_Exercise 1_: In the macOS workflow diff, the comment under the Deploy step says that this step handles only continuous releases. According to that comment, what happens to artifacts for other events? Answer in one to three sentences.
_Exercise 2_: Continue the macOS workflow diff from its last line, the comment about the 'Upload Artifacts' step.

---------- Source passage ----------

Attestation (#1376)

* try attestation on windows continuous releases.

* add attestation for macos, linux continuous releases.

diff --git a/.github/workflows/macos.yml b/.github/workflows/macos.yml
index 998c82702ca96ddbd0a9e386cab1fc744260f2e8..5954a284554d4d1b33315128b7b2547809148d9a 100644 (file)
--- a/.github/workflows/macos.yml
+++ b/.github/workflows/macos.yml
@@ -13,6 +13,10 @@ on:
 jobs:
   macos:
     name: macOS Build
+    permissions:
+      id-token: write
+      contents: read
+      attestations: write
     runs-on: ${{ matrix.os }}
     strategy:
       fail-fast: false
@@ -94,6 +98,12 @@ jobs:
         sudo xcode-select --switch /Applications/Xcode_${{ matrix.XCODE_VERSION }}.app
         ./tools/ci_script_osx.sh . ${{ matrix.QT_VERSION }} ${{ matrix.GENERATOR }}
 
+    - name: Generate artifact attestation
+      if: ( github.event_name == 'push' ) && ( github.ref == 'refs/heads/master' ) && matrix.RELEASE
+      uses: actions/attest-build-provenance@v1
+      with:
+        subject-path: 'gui/GPSBabel-*.dmg'
+
     - name: Deploy
       # This only handles continous releases now, for other events artifacts may be saved in
       # the 'Upload Artifacts' step.

---------- Data ----------

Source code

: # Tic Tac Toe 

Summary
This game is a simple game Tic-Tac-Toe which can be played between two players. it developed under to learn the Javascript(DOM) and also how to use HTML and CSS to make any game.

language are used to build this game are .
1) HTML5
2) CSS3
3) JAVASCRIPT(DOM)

----------

_Exercise output 1_: For events other than continuous releases, artifacts are not handled by the Deploy step. They may instead be saved in the 'Upload Artifacts' step.

_Exercise output 2_:
@@ -102,7 +112,6 @@ jobs:
         GITHUB_TOKEN: ${{ secrets.GITHUB_TOKEN }}
         RELEASE_NAME: Continuous-${{ runner.os }}
       run: |
-        echo GITHUB_REF: $GITHUB_REF
         ./tools/uploadtool/upload_github.sh gui/GPSBabel-*.dmg
 
     - name: 'Upload Artifacts'

diff --git a/.github/workflows/ubuntu.yml b/.github/workflows/ubuntu.yml
index 6f28d773e3885bf031b6d3cf63b6740759055fff..973a12cfdcd33f78860b7a42523c3a35f66629c2 100644 (file)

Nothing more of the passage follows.